Karim Bribri, expert en développement des organisations, a posé une question sensible : comment faire venir des profils qualifiés dans un secteur perçu comme exigeant mais peu lisible ? Dans un environnement standardisé par le reporting, le secteur perd sa culture d’innovation. Face à ce constat, les participants ont plaidé pour une cartographie des métiers, le partage de référentiels RH et la clarification des évolutions de carrière.

Le marketing social comme levier de transformation

Marie-Christine Ladouceur-Girard, de la Maison de l’Innovation sociale au Canada, a repositionné le marketing comme un processus d’orientation du changement. Des exemples marocains illustrent cette approche : hôtels valorisant les produits de terroir et intégrant des apprentis d’écoles de la deuxième chance, ou plateformes reliant consommation et soutien aux associations.

Pour que l’histoire tienne, il faut des preuves : chiffres, réalisations, track-record. Bien raconté, le tiers secteur rend désirable l’engagement et déplace les comportements d’achat, de don, de partenariat.

Construire des écosystèmes territoriaux

Alexandre Lourié, du Groupe SOS, a centré les échanges sur une question cardinale : « Qui fait quoi ? ». Les réponses venues de la salle ont convergé vers l’échelle territoriale, affirmant que les alliances locales sont plus pérennes et ancrent la valeur au plus près des besoins. La mutualisation devient une norme si une structure pivot accepte un rôle d’animation et de régulation. Une conviction partagée a émergé des échanges: on quitte la coopération de circonstance pour une co-création délibérée.

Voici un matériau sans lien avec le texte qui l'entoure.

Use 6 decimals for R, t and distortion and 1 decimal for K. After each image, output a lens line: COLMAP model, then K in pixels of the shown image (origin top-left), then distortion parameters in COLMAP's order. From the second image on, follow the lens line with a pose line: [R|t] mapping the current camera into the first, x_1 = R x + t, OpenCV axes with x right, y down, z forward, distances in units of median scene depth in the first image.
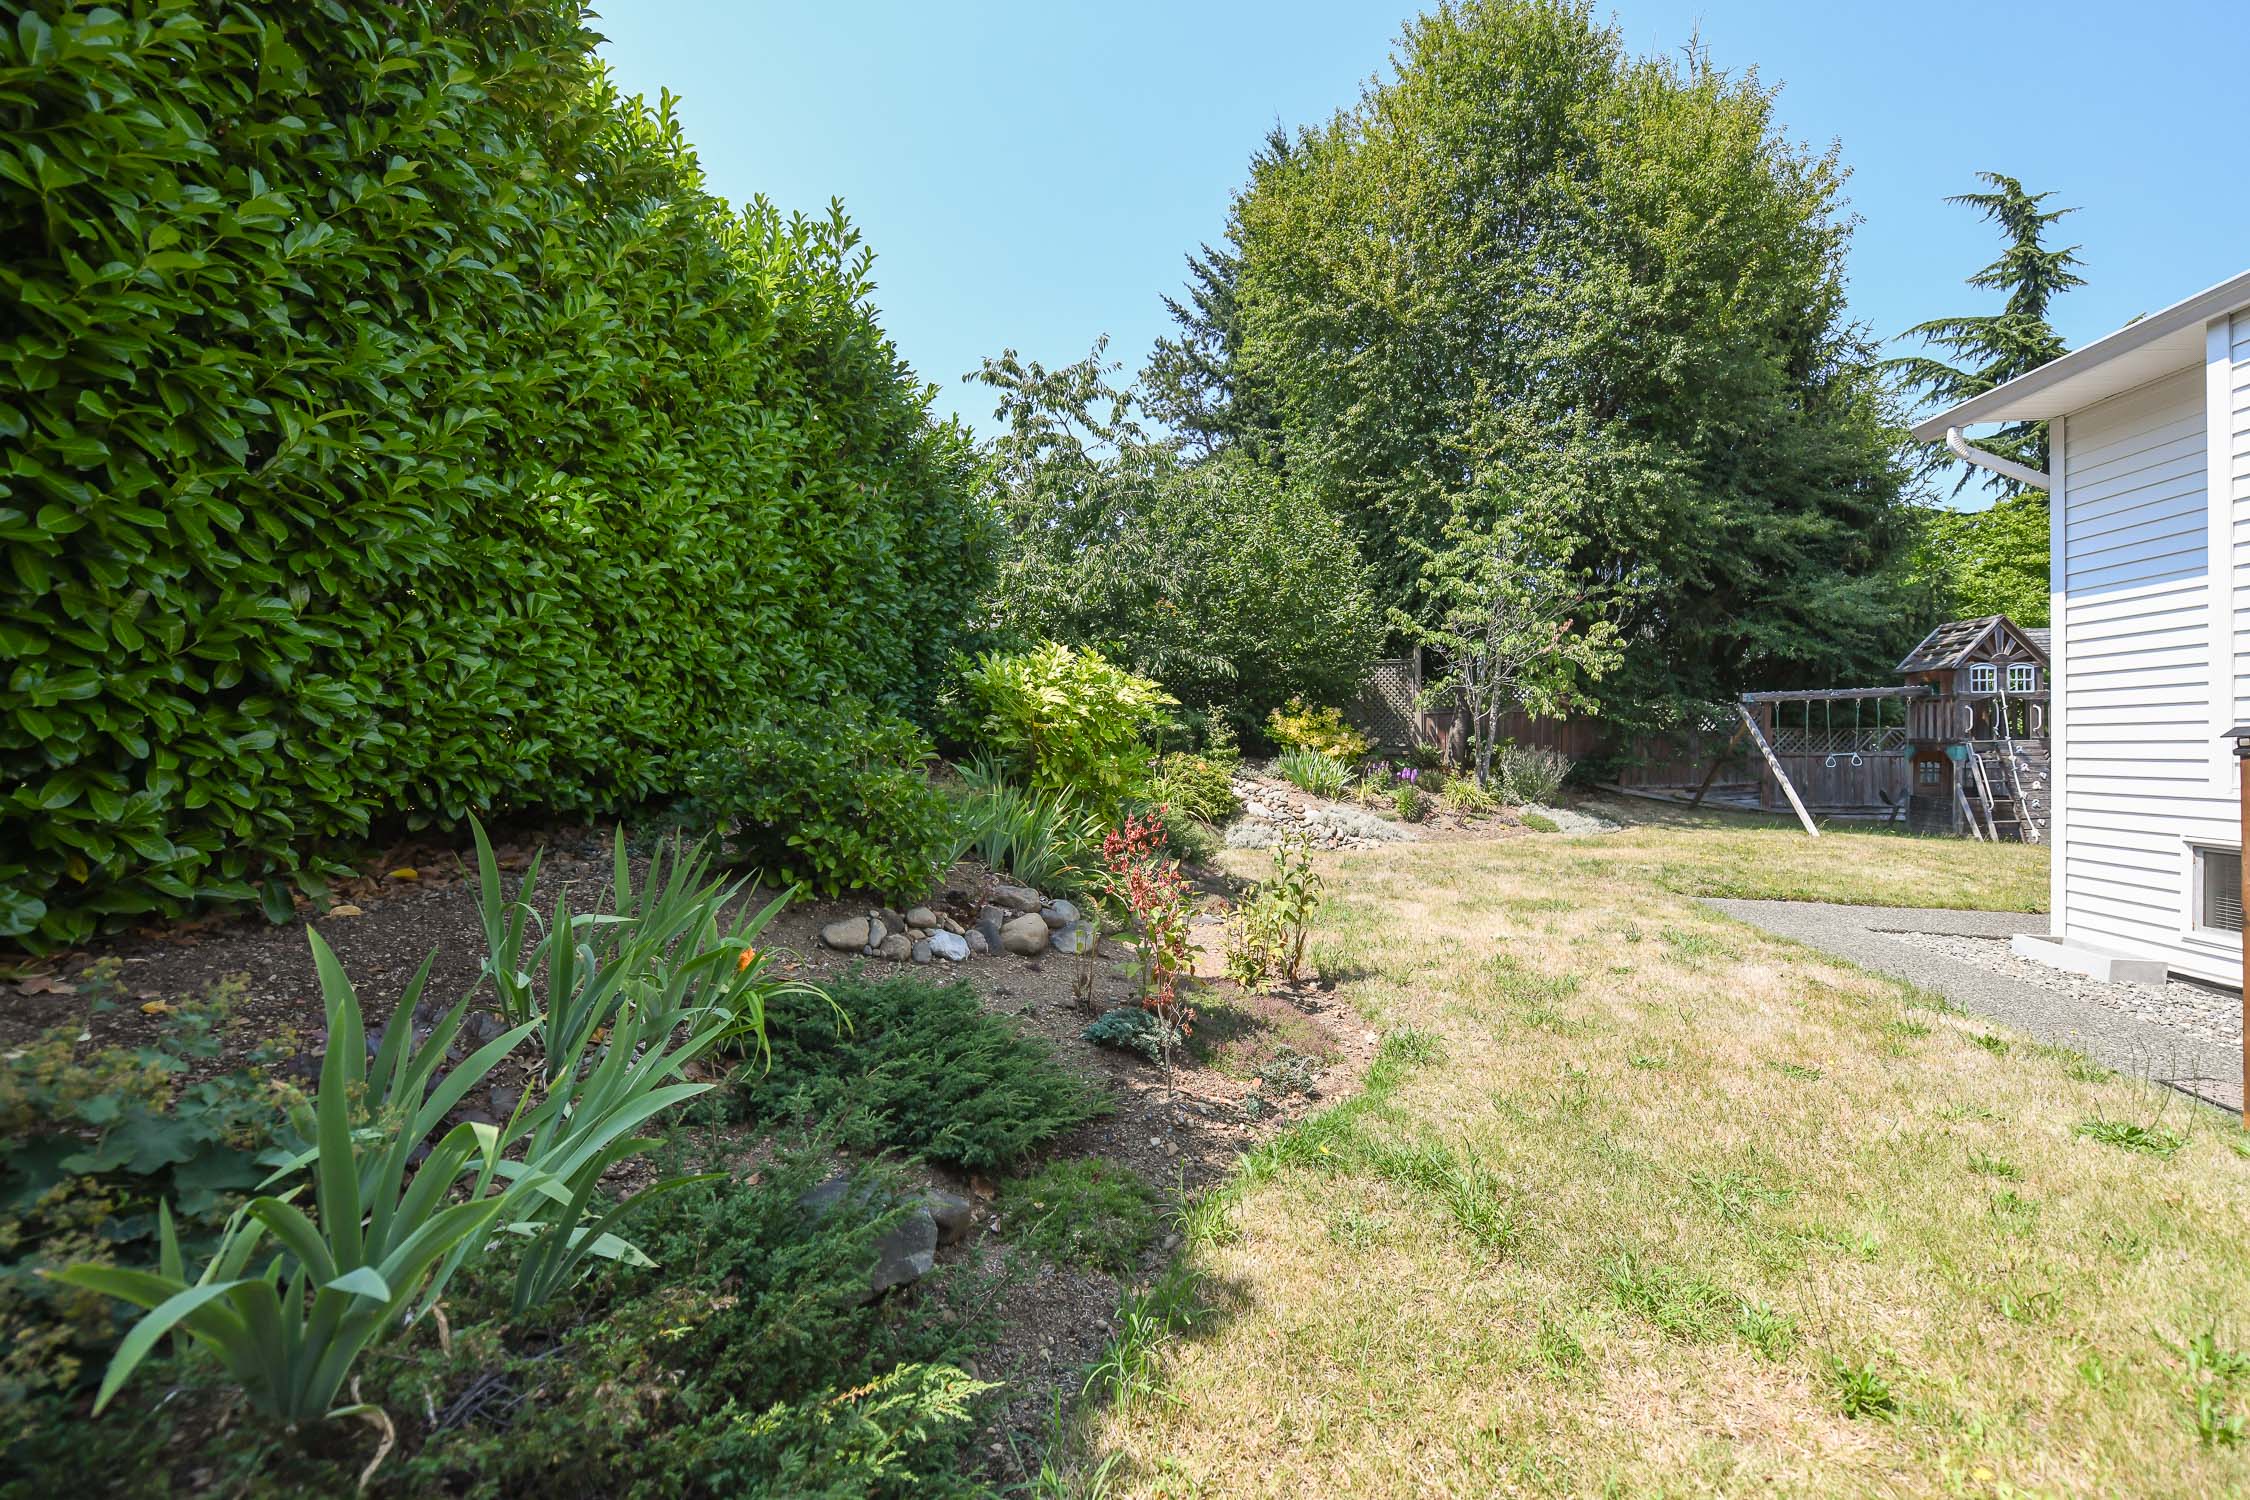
lens RADIAL K [[931.6, 0, 1176.5], [0, 931.6, 759.1], [0, 0, 1]] dist [-0.011037, -0.001497]
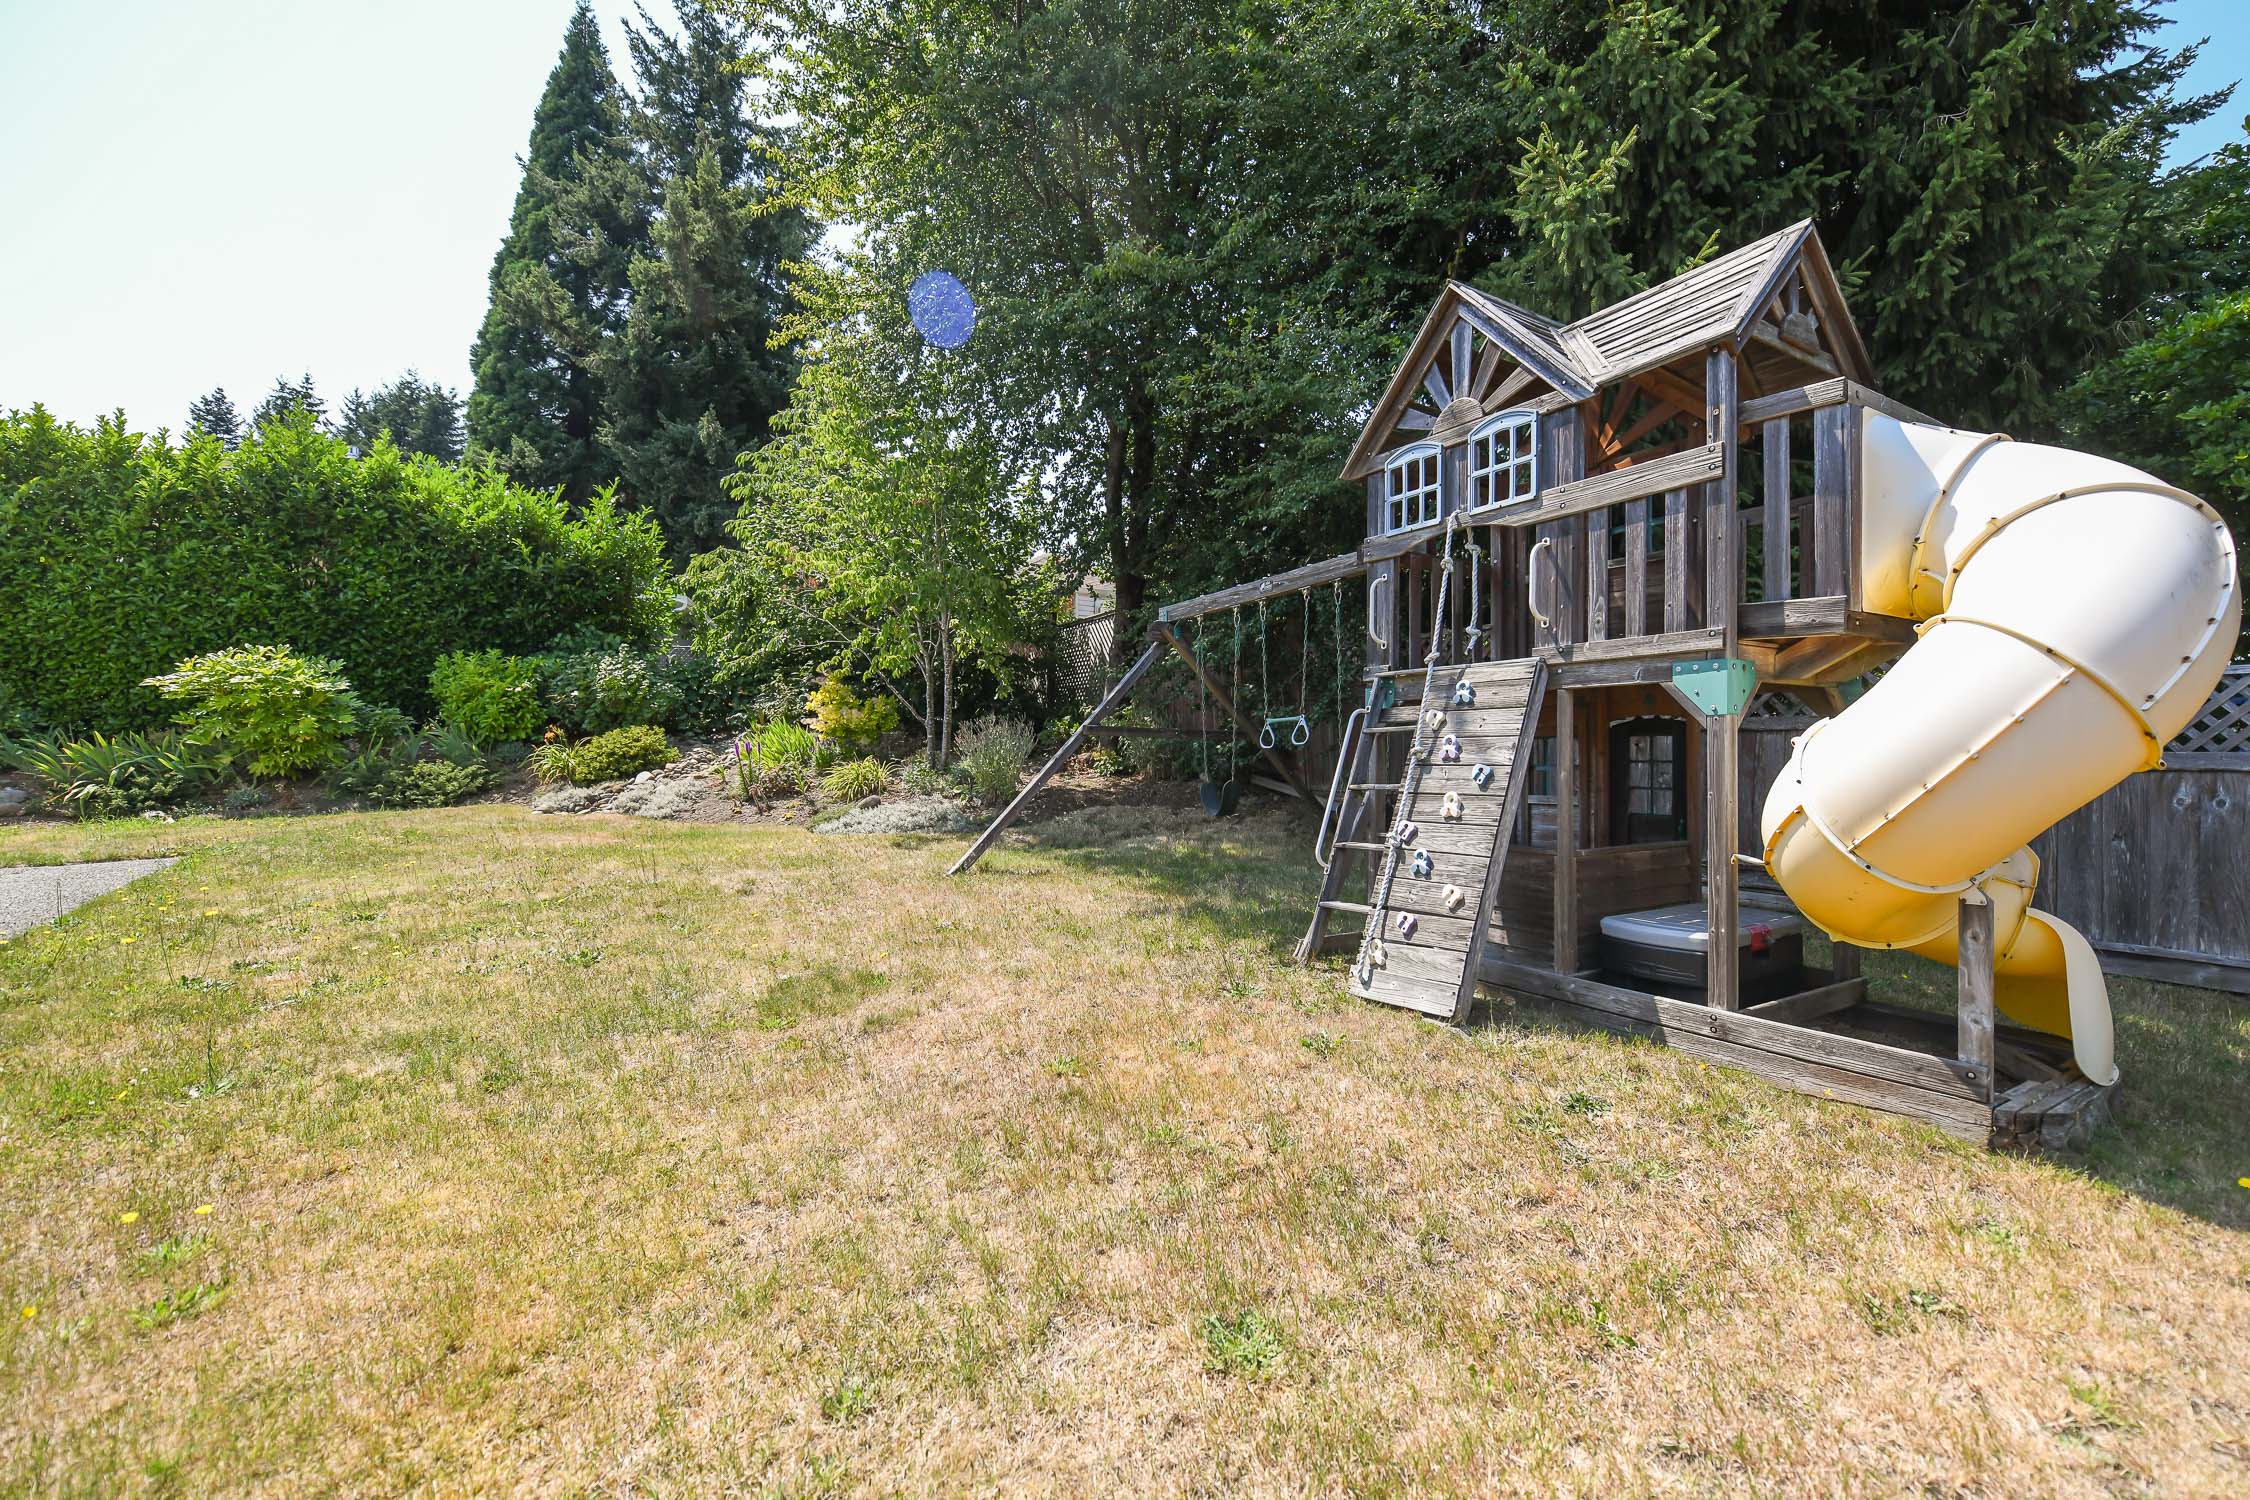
lens RADIAL K [[955.9, 0, 1130.3], [0, 955.9, 747.5], [0, 0, 1]] dist [-0.008942, -0.002054]
pose [[0.552289, 0.006220, -0.833630, 1.133349], [-0.021286, 0.999751, -0.006643, 0.013594], [0.833381, 0.021413, 0.552284, 0.732147]]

La donnée comme capital stratégique

Anas Belabbes, de l’AI Institute, a positionné la donnée comme un capital stratégique. Elle éclaire les décisions et renforce la redevabilité – à condition d’être fiable et éthique. Concernant l’intelligence artificielle, le message est clair : sans bases de données solides, pas d’IA utile. La trajectoire proposée par les participants : investir dans les compétences de collecte et d’interprétation, et installer une culture data où la donnée devient un bien commun au service du social.